Output the whole listing exactly, with no pictures.

PROVIDED MATERIAL —
******************************

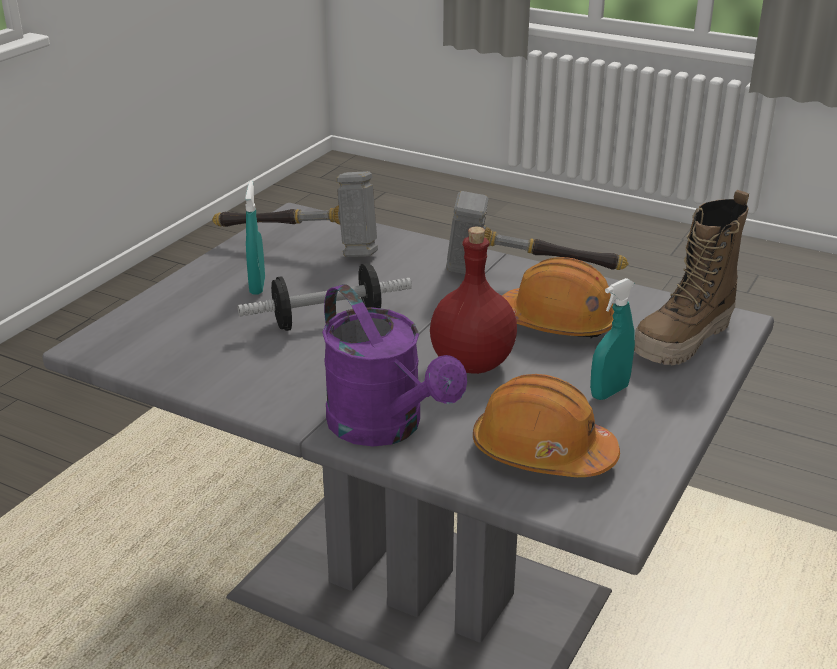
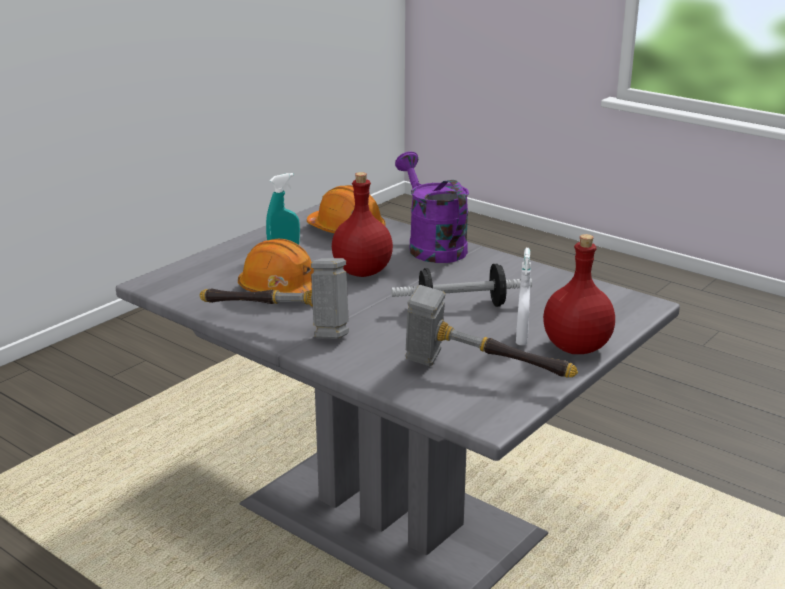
camera: 170 degrees left, 5 degrees down
(198, 282) = (577, 347): none -> red bottle
(257, 286) = (521, 339): turquoise spray bottle -> white spray bottle
(684, 341) = (203, 273): boot -> none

******************************

EXERCISE OUTPUT —
camera: 170 degrees left, 5 degrees down
(198, 282) = (577, 347): none -> red bottle
(257, 286) = (521, 339): turquoise spray bottle -> white spray bottle
(684, 341) = (203, 273): boot -> none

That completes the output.